--- begin DATA SECTION ---

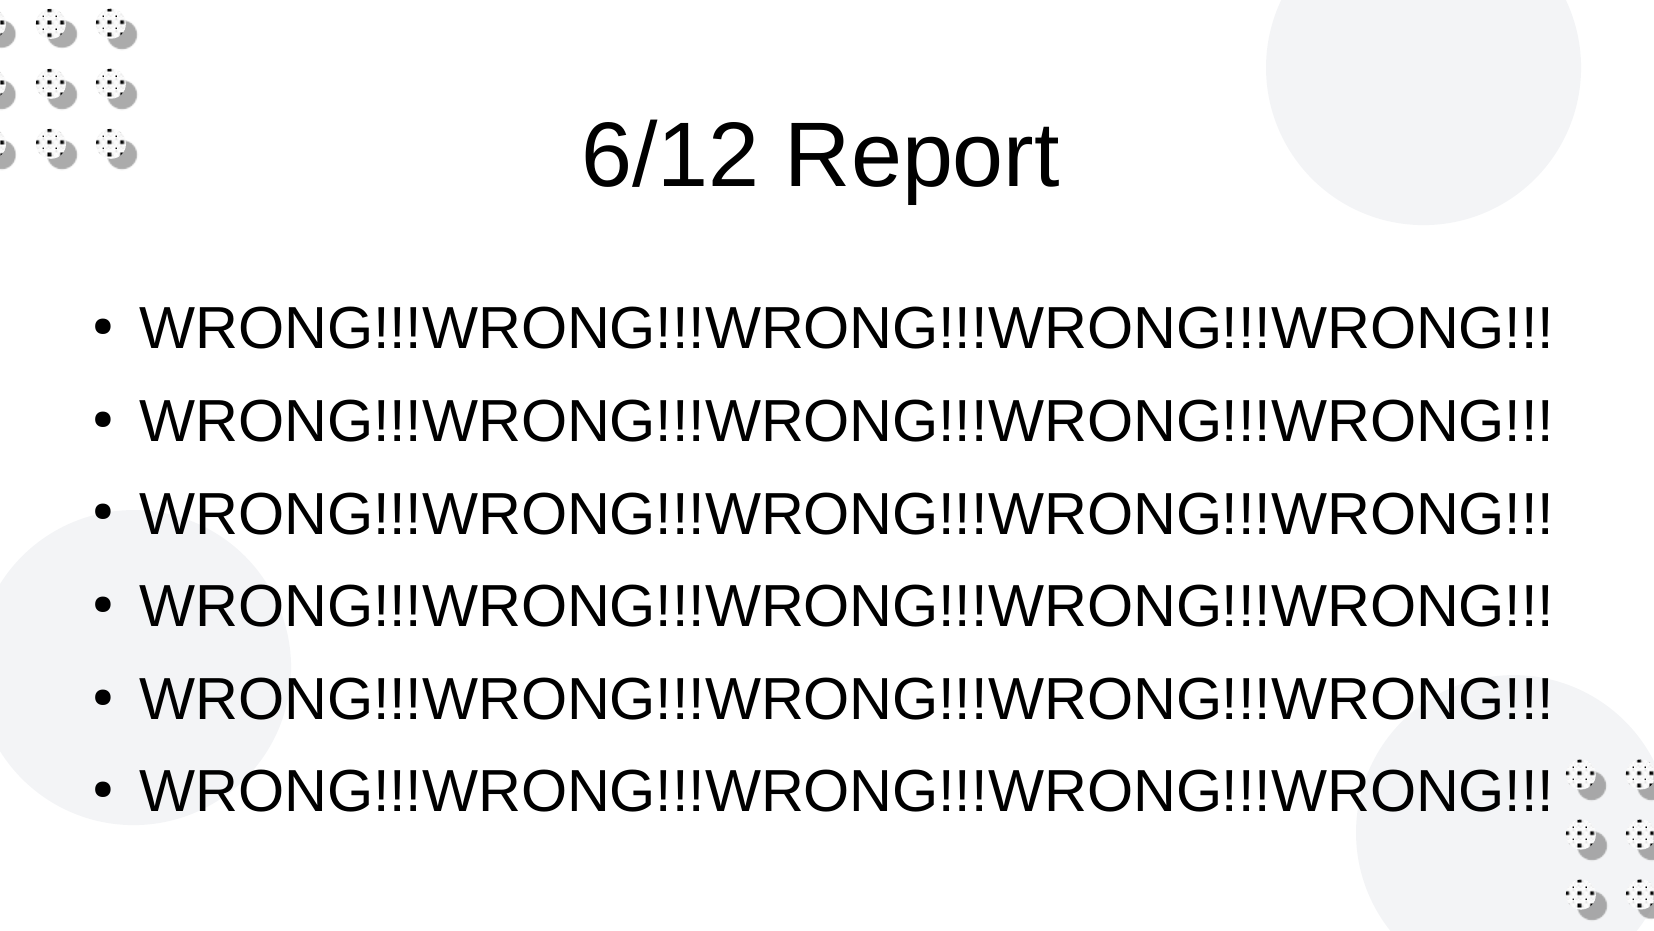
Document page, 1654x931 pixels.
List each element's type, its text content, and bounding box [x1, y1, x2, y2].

picture [1625, 759, 1654, 790]
picture [1625, 879, 1654, 910]
picture [1565, 759, 1596, 790]
picture [0, 11, 6, 36]
picture [95, 8, 126, 39]
picture [1565, 879, 1596, 910]
title 6/12 Report [76, 76, 1565, 233]
picture [35, 8, 66, 39]
picture [35, 68, 66, 99]
picture [0, 71, 6, 96]
picture [98, 68, 124, 76]
picture [0, 131, 7, 156]
list WRONG!!!WRONG!!!WRONG!!!WRONG!!!WRONG!!! WRONG!!!WRONG!!!WRONG!!!WRONG!!!WRONG!!! WRONG!!!WRONG!!!WRONG!!!WRONG!!!WRONG!!! WRONG!!!WRONG!!!WRONG!!!WRONG!!!WRONG!!! WRONG!!!WRONG!!!WRONG!!!WRONG!!!WRONG!!! WRONG!!!WRONG!!!WRONG!!!WRONG!!!WRONG!!! [76, 295, 1565, 835]
picture [1565, 819, 1596, 850]
picture [1625, 819, 1654, 850]
picture [35, 128, 67, 159]
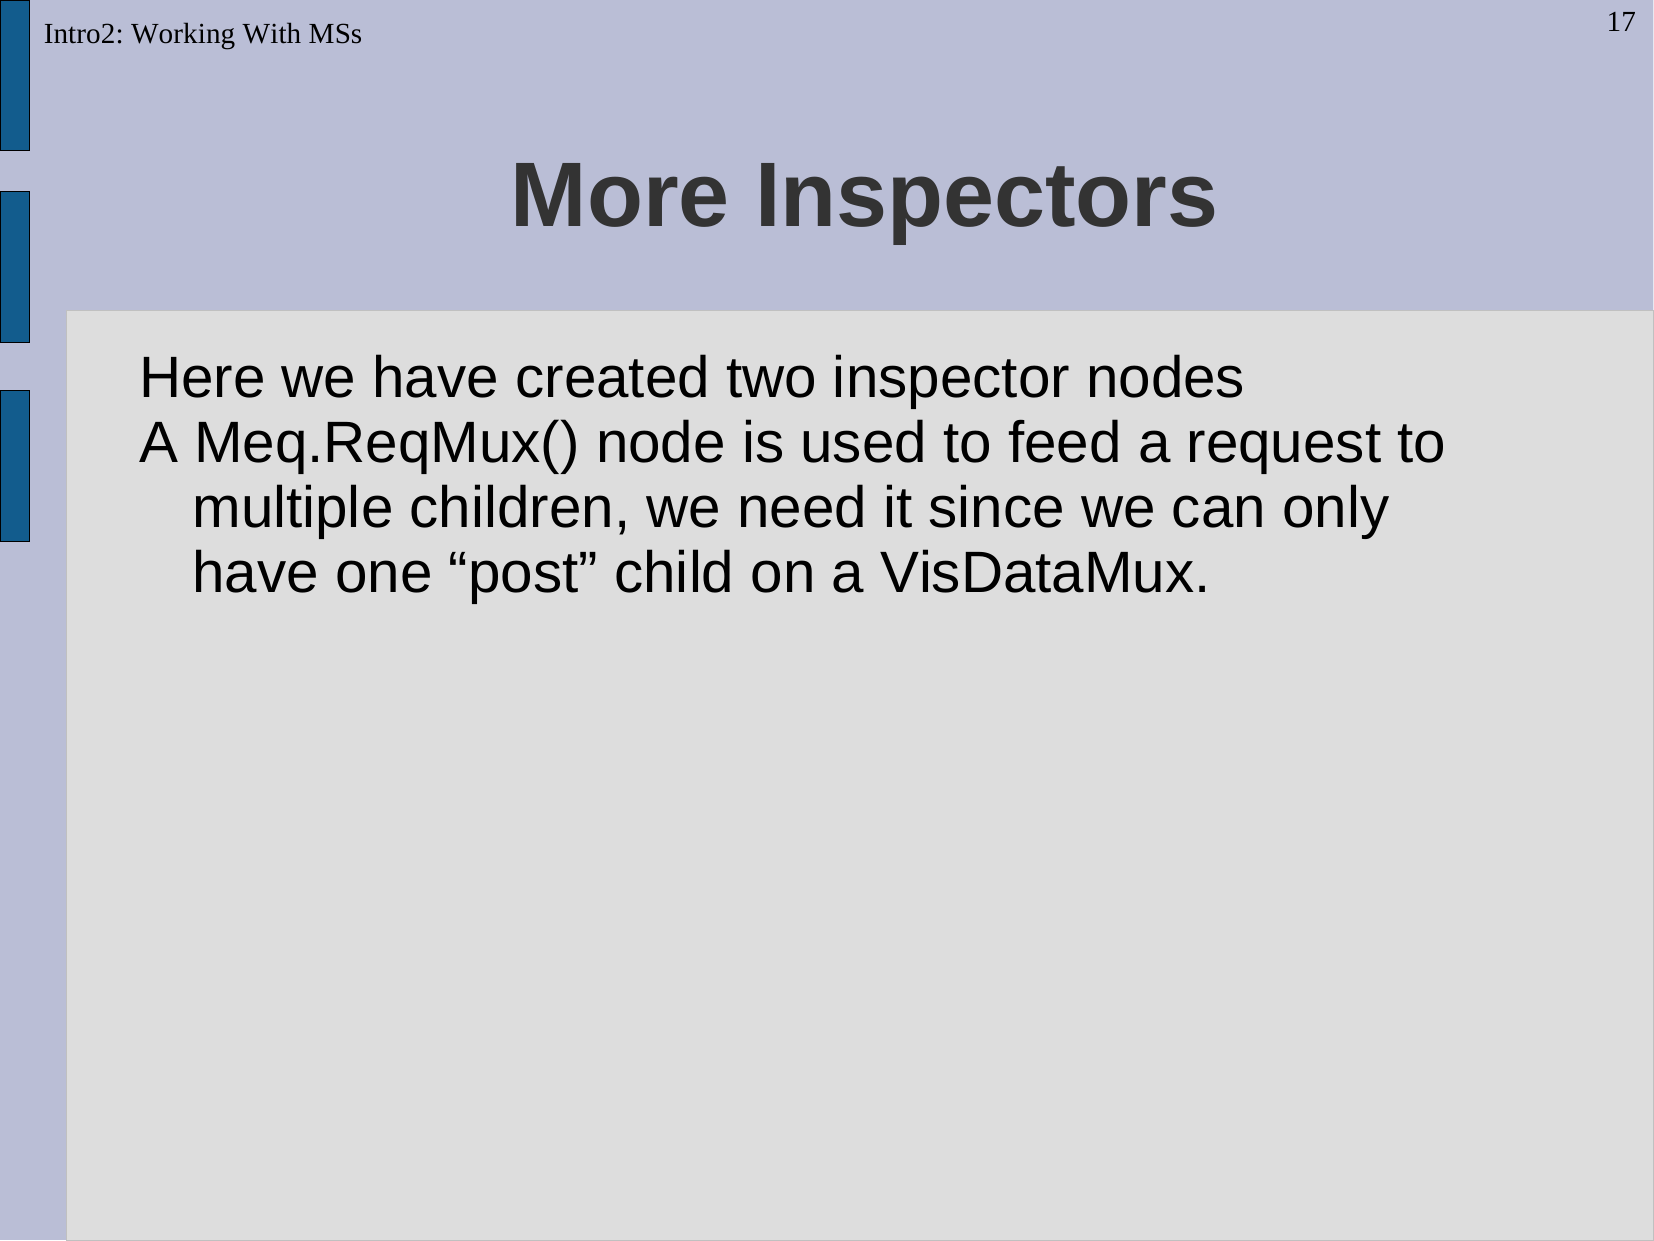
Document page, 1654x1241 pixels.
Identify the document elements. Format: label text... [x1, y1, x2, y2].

--- end DATA SECTION ---

SHORT PROBLEM
Rewrite the lines of the material above as a JSON list of strings, one string per line, leaving out blank lines and the pictures.

RESULT FOR THIS EXERCISE
[
  "Document page, 1654x931 pixels.",
  "List each element's type, its text content, and bounding box [x1, y1, x2, y2].",
  "picture [1625, 759, 1654, 790]",
  "picture [1625, 879, 1654, 910]",
  "picture [1565, 759, 1596, 790]",
  "picture [0, 11, 6, 36]",
  "picture [95, 8, 126, 39]",
  "picture [1565, 879, 1596, 910]",
  "title 6/12 Report [76, 76, 1565, 233]",
  "picture [35, 8, 66, 39]",
  "picture [35, 68, 66, 99]",
  "picture [0, 71, 6, 96]",
  "picture [98, 68, 124, 76]",
  "picture [0, 131, 7, 156]",
  "list WRONG!!!WRONG!!!WRONG!!!WRONG!!!WRONG!!! WRONG!!!WRONG!!!WRONG!!!WRONG!!!WRONG!!! WRONG!!!WRONG!!!WRONG!!!WRONG!!!WRONG!!! WRONG!!!WRONG!!!WRONG!!!WRONG!!!WRONG!!! WRONG!!!WRONG!!!WRONG!!!WRONG!!!WRONG!!! WRONG!!!WRONG!!!WRONG!!!WRONG!!!WRONG!!! [76, 295, 1565, 835]",
  "picture [1565, 819, 1596, 850]",
  "picture [1625, 819, 1654, 850]",
  "picture [35, 128, 67, 159]",
  "Document page, 1654x1241 pixels.",
  "Identify the document elements. Format: label text... [x1, y1, x2, y2]."
]